Cell phone in his front. I took both.

"I
have some cash," he said, the fear still in his timbre. "In a box in
my closet. A few hundred dollars."

"Why
aren't you at work?"

"What?"

"Work.
You said you were on call."

"Last
minute thing. A buddy phoned, wanted to trade shifts."  He gave a
strangled laugh.  "Is this what you do, meet guys online then break into
their homes when you think they're at work?"

He
seemed genuine. But all operatives took acting lessons. I could go from
laughter to tears in an eyeblink, just like Meryl Streep. But I doubted Meryl
could kill a man eighteen ways using just her thumb.

"Hands
behind your back. Cross them at the wrists."

I
increased the pressure on his neck, digging a zip tie out of my pocket. It was
a white plastic strip, eighteen inches long, made for bundling cable. In a
quick motion I stuck the .22 under my armpit and encircled his hands with the
tie, snugging it tight.

"I
didn't think I even gave you my address," he said.

"You
didn't."

He
made a sucking sound. "I think you knocked one of my teeth loose. This is
a pretty awful first date, if I may say."

I
took note of his attempt at humor but didn't acknowledge it. Nerves talking? Or
cool under pressure? At this stage I couldn't tell. "Ankles together, then
bend your knees so I can reach your feet."

He
obeyed, and I cinched another zip tie around his feet, noting he had on socks
with a White Sox logo.

"Now
what? You kill me?"

"That
depends on you, Victor. I'd like to trust you, but some things are happening in
my life that make me incapable of that."

"If
you'd like to talk about some of those things, I'm a captive audience."

The
normal me might have smirked. The normal me liked this guy. But I couldn't
afford to let the normal me do the thinking now. I unslung my duffle and fished
out the med kit. It took a few seconds to find the vial of amobarbital. I
judged his weight to be a hundred ninety, filled the syringe with an
appropriate dose, and shoved it into his biceps as I pressed the plunger.

Victor
bucked, throwing me onto my ass, but I'd managed to give him the full dose. He
twisted to face me, the needle still sticking out of his arm.

"What
did you do?"

"It's
a sedative. You'll sleep for a few hours."

He
blinked, his eyelids already getting heavy. "W…why?"

"I
need your apartment for a little while. If you've been telling me the truth,
when you wake up I'll be gone. If I discover you've been lying to me, about
anything at all, you won't wake up."

"L…
lousy first date."

Then
his eyes fluttered shut and his head hit the carpet.

My
to-do list was growing exponentially. I needed to toss Victor's place to see if
he was just an unlucky civilian or somehow part of this whole mess.
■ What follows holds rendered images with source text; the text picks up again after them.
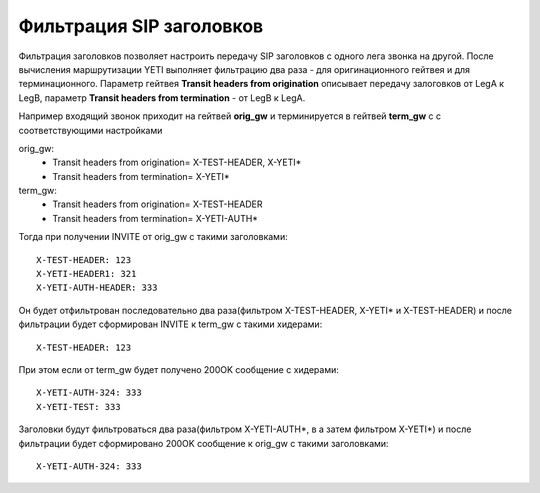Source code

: 
.. :maxdepth: 2

=========================
Фильтрация SIP заголовков
=========================

.. _headers_fitering:

Фильтрация заголовков позволяет настроить передачу SIP заголовков с одного лега звонка на другой. После вычисления маршрутизации YETI выполняет фильтрацию два раза - для оригинационного гейтвея и для терминационного.
Параметр гейтвея **Transit headers from origination** описывает передачу залоговков от LegA к LegB, параметр **Transit headers from termination** - от LegB к LegA.

Например входящий звонок приходит на гейтвей **orig_gw** и терминируется в гейтвей **term_gw** c с соответствующими настройками

orig_gw:
    * Transit headers from origination= X-TEST-HEADER, X-YETI*
    * Transit headers from termination= X-YETI*
    
term_gw:
    * Transit headers from origination= X-TEST-HEADER
    * Transit headers from termination= X-YETI-AUTH*
    


Тогда при получении INVITE от orig_gw с такими заголовками:
::

    X-TEST-HEADER: 123
    X-YETI-HEADER1: 321
    X-YETI-AUTH-HEADER: 333

Он будет отфильтрован последовательно два раза(фильтром  X-TEST-HEADER, X-YETI* и X-TEST-HEADER) и после фильтрации будет сформирован INVITE к term_gw с такими хидерами:
::

    X-TEST-HEADER: 123


При этом если от term_gw будет получено 200OK сообщение с хидерами:
::

    X-YETI-AUTH-324: 333
    X-YETI-TEST: 333

Заголовки будут фильтроваться два раза(фильтром X-YETI-AUTH*, в а затем фильтром  X-YETI*) и после фильтрации будет сформировано 200OK сообщение к orig_gw с такими заголовками:
::

    X-YETI-AUTH-324: 333







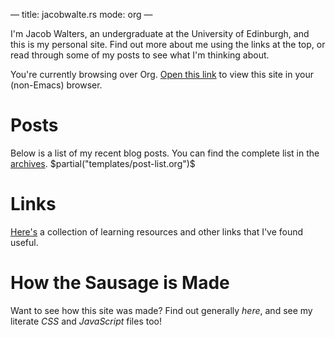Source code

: ---
title: jacobwalte.rs
mode: org
---

I'm Jacob Walters, an undergraduate at the University of Edinburgh, and this is my personal site. Find out more about me using the links at the top, or read through some of my posts to see what I'm thinking about.

You're currently browsing over Org. [[https://jacobwalte.rs/][Open this link]] to view this site in your (non-Emacs) browser.

* Posts
Below is a list of my recent blog posts. You can find the complete list in the [[file:https://jacobwalte.rs/archive.org][archives]].
$partial("templates/post-list.org")$
* Links
[[file:links.org][Here's]] a collection of learning resources and other links that I've found useful.
* How the Sausage is Made
Want to see how this site was made? Find out generally [[posts/website.org][here]], and see my literate [[static/style.org][CSS]] and [[static/js.org][JavaScript]] files too!
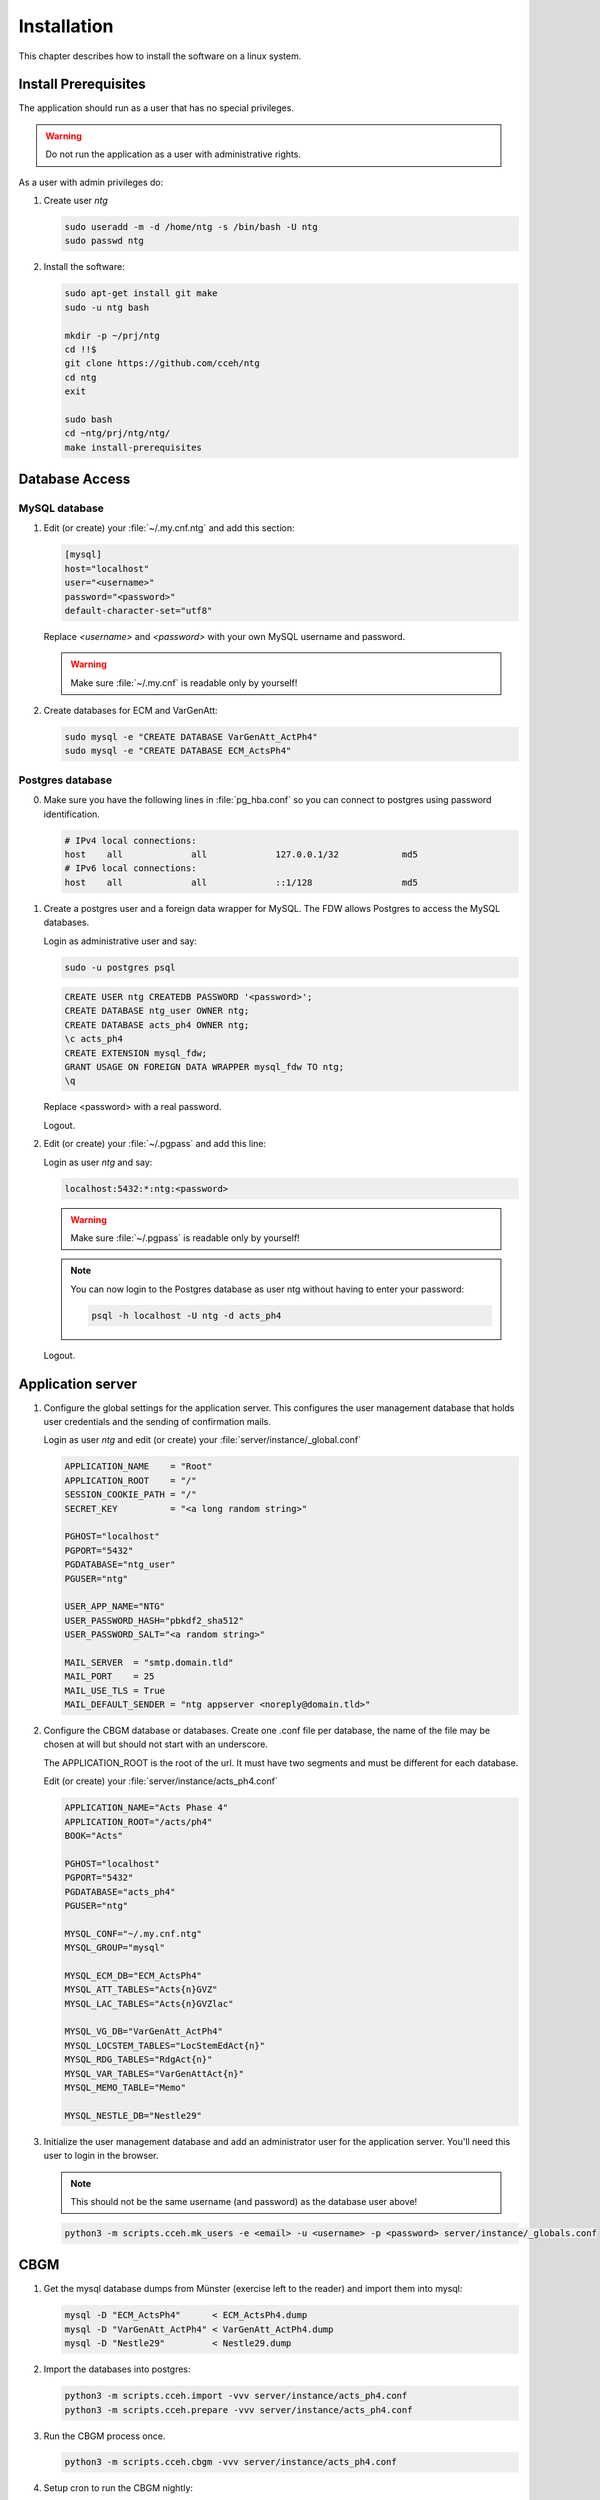 ==============
 Installation
==============

This chapter describes how to install the software on a linux system.


Install Prerequisites
=====================

The application should run as a user that has no special privileges.

.. warning::

   Do not run the application as a user with administrative rights.

As a user with admin privileges do:

1. Create user *ntg*

   .. code-block:: shell

      sudo useradd -m -d /home/ntg -s /bin/bash -U ntg
      sudo passwd ntg

2. Install the software:

   .. code-block:: shell

      sudo apt-get install git make
      sudo -u ntg bash

      mkdir -p ~/prj/ntg
      cd !!$
      git clone https://github.com/cceh/ntg
      cd ntg
      exit

      sudo bash
      cd ~ntg/prj/ntg/ntg/
      make install-prerequisites


Database Access
===============


MySQL database
--------------

1. Edit (or create) your :file:`~/.my.cnf.ntg` and add this section:

   .. code-block:: ini

       [mysql]
       host="localhost"
       user="<username>"
       password="<password>"
       default-character-set="utf8"

   Replace *<username>* and *<password>* with your own MySQL username and password.

   .. warning::

      Make sure :file:`~/.my.cnf` is readable only by yourself!

2. Create databases for ECM and VarGenAtt:

   .. code-block:: shell

      sudo mysql -e "CREATE DATABASE VarGenAtt_ActPh4"
      sudo mysql -e "CREATE DATABASE ECM_ActsPh4"



Postgres database
-----------------

0. Make sure you have the following lines in :file:`pg_hba.conf` so you can
   connect to postgres using password identification.

   .. code-block::

      # IPv4 local connections:
      host    all             all             127.0.0.1/32            md5
      # IPv6 local connections:
      host    all             all             ::1/128                 md5


1. Create a postgres user and a foreign data wrapper for MySQL.  The FDW allows
   Postgres to access the MySQL databases.

   Login as administrative user and say:

   .. code-block:: shell

      sudo -u postgres psql

   .. code-block:: psql

      CREATE USER ntg CREATEDB PASSWORD '<password>';
      CREATE DATABASE ntg_user OWNER ntg;
      CREATE DATABASE acts_ph4 OWNER ntg;
      \c acts_ph4
      CREATE EXTENSION mysql_fdw;
      GRANT USAGE ON FOREIGN DATA WRAPPER mysql_fdw TO ntg;
      \q

   Replace <password> with a real password.

   Logout.

2. Edit (or create) your :file:`~/.pgpass` and add this line:

   Login as user *ntg* and say:

   .. code-block:: none

      localhost:5432:*:ntg:<password>

   .. warning::

      Make sure :file:`~/.pgpass` is readable only by yourself!

   .. note::

      You can now login to the Postgres database as user ntg without having
      to enter your password:

      .. code-block:: shell

         psql -h localhost -U ntg -d acts_ph4

   Logout.


Application server
==================

1. Configure the global settings for the application server.  This configures
   the user management database that holds user credentials and the sending of
   confirmation mails.

   Login as user *ntg* and edit (or create) your :file:`server/instance/_global.conf`

   .. code-block:: ini

      APPLICATION_NAME    = "Root"
      APPLICATION_ROOT    = "/"
      SESSION_COOKIE_PATH = "/"
      SECRET_KEY          = "<a long random string>"

      PGHOST="localhost"
      PGPORT="5432"
      PGDATABASE="ntg_user"
      PGUSER="ntg"

      USER_APP_NAME="NTG"
      USER_PASSWORD_HASH="pbkdf2_sha512"
      USER_PASSWORD_SALT="<a random string>"

      MAIL_SERVER  = "smtp.domain.tld"
      MAIL_PORT    = 25
      MAIL_USE_TLS = True
      MAIL_DEFAULT_SENDER = "ntg appserver <noreply@domain.tld>"


2. Configure the CBGM database or databases.  Create one .conf file per
   database, the name of the file may be chosen at will but should not start
   with an underscore.

   The APPLICATION_ROOT is the root of the url.  It must have two segments and
   must be different for each database.

   Edit (or create) your :file:`server/instance/acts_ph4.conf`

   .. code-block:: ini

      APPLICATION_NAME="Acts Phase 4"
      APPLICATION_ROOT="/acts/ph4"
      BOOK="Acts"

      PGHOST="localhost"
      PGPORT="5432"
      PGDATABASE="acts_ph4"
      PGUSER="ntg"

      MYSQL_CONF="~/.my.cnf.ntg"
      MYSQL_GROUP="mysql"

      MYSQL_ECM_DB="ECM_ActsPh4"
      MYSQL_ATT_TABLES="Acts{n}GVZ"
      MYSQL_LAC_TABLES="Acts{n}GVZlac"

      MYSQL_VG_DB="VarGenAtt_ActPh4"
      MYSQL_LOCSTEM_TABLES="LocStemEdAct{n}"
      MYSQL_RDG_TABLES="RdgAct{n}"
      MYSQL_VAR_TABLES="VarGenAttAct{n}"
      MYSQL_MEMO_TABLE="Memo"

      MYSQL_NESTLE_DB="Nestle29"


3. Initialize the user management database and add an administrator user for the
   application server.  You'll need this user to login in the browser.

   .. note::

      This should not be the same username (and password) as the database user
      above!

   .. code-block:: shell

      python3 -m scripts.cceh.mk_users -e <email> -u <username> -p <password> server/instance/_globals.conf


CBGM
====

1. Get the mysql database dumps from Münster (exercise left to the reader) and
   import them into mysql:

   .. code-block:: shell

      mysql -D "ECM_ActsPh4"      < ECM_ActsPh4.dump
      mysql -D "VarGenAtt_ActPh4" < VarGenAtt_ActPh4.dump
      mysql -D "Nestle29"         < Nestle29.dump

2. Import the databases into postgres:

   .. code-block:: shell

      python3 -m scripts.cceh.import -vvv server/instance/acts_ph4.conf
      python3 -m scripts.cceh.prepare -vvv server/instance/acts_ph4.conf

3. Run the CBGM process once.

   .. code-block:: shell

      python3 -m scripts.cceh.cbgm -vvv server/instance/acts_ph4.conf

4. Setup cron to run the CBGM nightly:

   This step is optional.  You may also run the cbgm script manually whenever
   you need it.

   Edit your user crontab

   .. code-block:: shell

      crontab -e

   and put these lines into it:

   .. code-block:: shell

      MAILTO=user@example.com

      13 02 * * * cd /home/ntg/prj/ntg/ntg && scripts/cceh/update_cbgm



Run Server
==========

1. Run the application server:

   .. code-block:: shell

      make server


Build and run client
====================

1. Build and run the client

   .. code-block:: shell

      cd client
      npm install
      cd ..
      make dev-server

Point your browser to http://localhost:5000/acts/ph4/
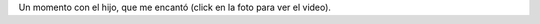 .. title: Comiendo zapallo con Felipe
.. date: 2010-06-16 01:59:05
.. tags: Felipe, foto, video

Un momento con el hijo, que me encantó (click en la foto para ver el video).

.. image:: http://www.taniquetil.com.ar/facundo/imgs/comiendo_zapallo.png
    :alt: Comiendo zapallo con el hijo
    :link: http://www.flickr.com/photos/54757453@N00/4704935614/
I also had
to tend to my injuries, find a shoulder bag like Cory had specified, figure out
who that hit woman was, access the DoD database, try to contact Jacob, learn
the extent of my frame-up, and form a plan to handle Cory and get Kaufmann back
unharmed—a plan that was already way behind because my duffle bag only
contained 10k and not the 30k Cory had demanded.

I
prioritized, doing a quick tour of the apartment to make sure it was empty. It
was, except for an incredibly obese calico who meowed when she saw me.

"Hello,
Mozart." I tickled her chin and she purred.

I
found the bathroom, shedding my clothes and checking out the medicine cabinet.
It was stocked full of bandages, first-aid supplies, and various professional
equipment. Exactly what would be expected from a paramedic, which is what
Victor supposedly was. I stripped off my bra, brushing away the remnants of the
damp pills I'd stuffed inside earlier, and checked my injuries in the mirror
over the sink.

I
was a mess, cut up and bruised and swollen over much of my body. The worst was
my shoulder, bright pink and puffy. I didn't have time to properly clean or
tape any of my wounds, so I slathered on a whole tube of antibiotic ointment,
gave myself a booster shot of Demerol, and swallowed four aspirin and some
amphetamine salts from my kit. Then I shoved my clothing and gym shoes into the
dryer in the closet near the kitchen.